OneSchool was one of 700 private schools that were eligible for the federal government’s $89 billion JobKeeper program, which has been controversial. On Monday, the federal Treasury disclosed that $27 billion of JobKeeper payments were to recipients that didn’t experience the requisite 30 per cent decline in turnover.
But in that calculation, the Treasury excluded not-for-profits, new businesses or those too small to submit a quarterly activity statement to the tax office, and subsidiaries of larger businesses. This means the actual payment to businesses that didn’t meet the requirements to be eligible for JobKeeper could have been as much as $40 billion.
According to Australian Tax Office data, 700 private schools received $750 million in JobKeeper payments. Among the many non-government schools that received stimulus payments, including JobKeeper, were Melbourne’s Wesley College which received $18.2 million, and Sydney’s Moriah College, which qualified for $6.8 million.
When students graduate from OneSchool Global, they can enrol at university but only through distance education because they are not permitted to attend campuses in person. Many complete certificate-level courses in office studies and accountancy at school, then typically go to work in businesses run by members of the church.
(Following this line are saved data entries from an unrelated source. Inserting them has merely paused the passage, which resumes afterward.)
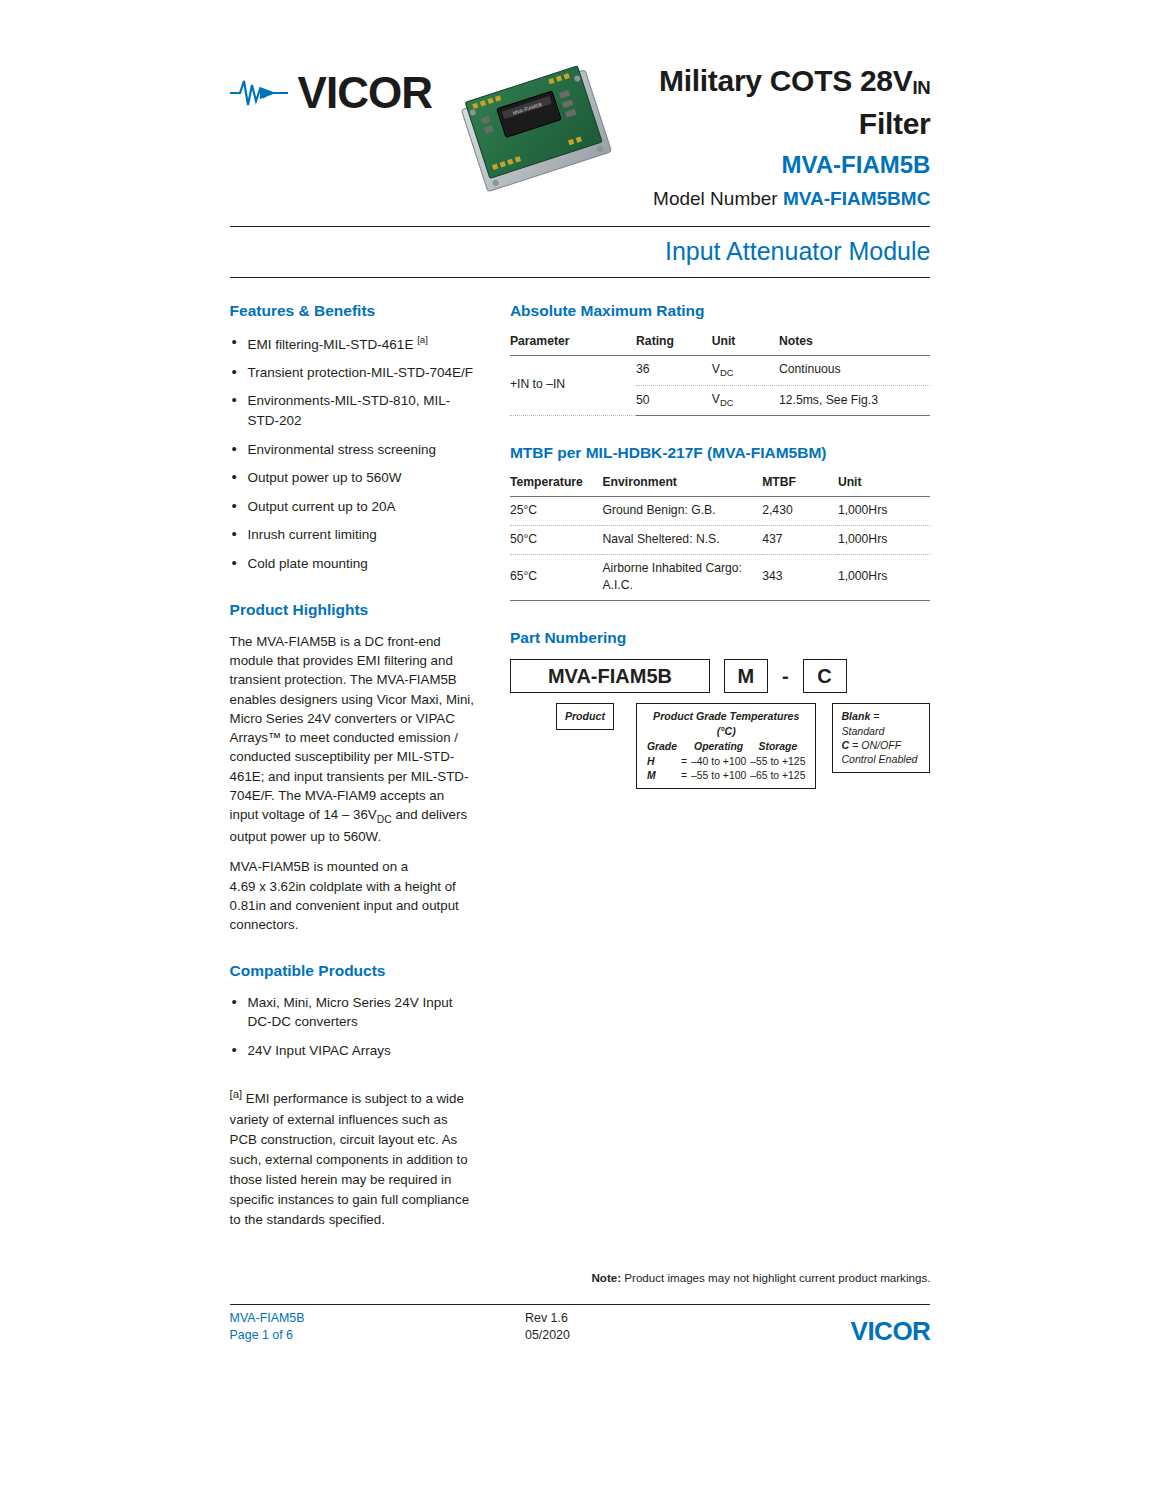VICOR
MVA-FIAM5B
Military COTS 28VIN Filter
MVA-FIAM5B
Model Number MVA-FIAM5BMC
Input Attenuator Module
Features & Benefits
EMI filtering-MIL-STD-461E [a]
Transient protection-MIL-STD-704E/F
Environments-MIL-STD-810, MIL-STD-202
Environmental stress screening
Output power up to 560W
Output current up to 20A
Inrush current limiting
Cold plate mounting
Product Highlights
The MVA-FIAM5B is a DC front-end module that provides EMI filtering and transient protection. The MVA-FIAM5B enables designers using Vicor Maxi, Mini, Micro Series 24V converters or VIPAC Arrays™ to meet conducted emission / conducted susceptibility per MIL-STD-461E; and input transients per MIL-STD-704E/F. The MVA-FIAM9 accepts an input voltage of 14 – 36VDC and delivers output power up to 560W.
MVA-FIAM5B is mounted on a
4.69 x 3.62in coldplate with a height of 0.81in and convenient input and output connectors.
Compatible Products
Maxi, Mini, Micro Series 24V Input DC-DC converters
24V Input VIPAC Arrays
[a] EMI performance is subject to a wide variety of external influences such as PCB construction, circuit layout etc. As such, external components in addition to those listed herein may be required in specific instances to gain full compliance to the standards specified.
Absolute Maximum Rating
| Parameter | Rating | Unit | Notes |
| --- | --- | --- | --- |
| +IN to –IN | 36 | V DC | Continuous |
| 50 | V DC | 12.5ms, See Fig.3 |
MTBF per MIL-HDBK-217F (MVA-FIAM5BM)
| Temperature | Environment | MTBF | Unit |
| --- | --- | --- | --- |
| 25°C | Ground Benign: G.B. | 2,430 | 1,000Hrs |
| 50°C | Naval Sheltered: N.S. | 437 | 1,000Hrs |
| 65°C | Airborne Inhabited Cargo: A.I.C. | 343 | 1,000Hrs |
Part Numbering
MVA-FIAM5B
M
-
C
Product
Product Grade Temperatures (°C)
| Grade | | Operating | Storage |
| --- | --- | --- | --- |
| H | = | –40 to +100 | –55 to +125 |
| M | = | –55 to +100 | –65 to +125 |
Blank = Standard
C = ON/OFF Control Enabled
Note: Product images may not highlight current product markings.
MVA-FIAM5B
Page 1 of 6
Rev 1.6
05/2020
VICOR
Businesses run by its members operate in sectors as varied as building, manufacturing and aged care, and according to the church’s website, generate a combined turnover of $22 billion. The church is also linked to a charity, the Rapid Relief Team, which has provided assistance in regional areas in recent years to drought-affected farmers and families affected by bushfires.
The church came to greater public attention during Mr Howard’s prime ministership, after its members spent $370,000 on anti-Greens campaigns at the 2004 election. They also met with then Greens leader Bob Brown after he unsuccessfully called for an inquiry into the group.
In his book Optimism, Mr Brown dedicated a chapter to the PBCC, a group which he wrote had a contrived and cruel religious dogma. He quoted Mr Hales as telling his members: “You come in touch with worldly people, you’ll have some sense of defilement … and you’re in control, you’re superior, I mean morally.”
Mr Brown also wrote of how Mr Hales advised church members to scorn, disdain and hate the principles of the outside world.
In that chapter Mr Brown also told of how he had met several former members who reported harrowing stories of excommunication from the church, including from their spouses, children, siblings, parents and grandparents.
The church has said it follows up on members who decide to leave the congregation.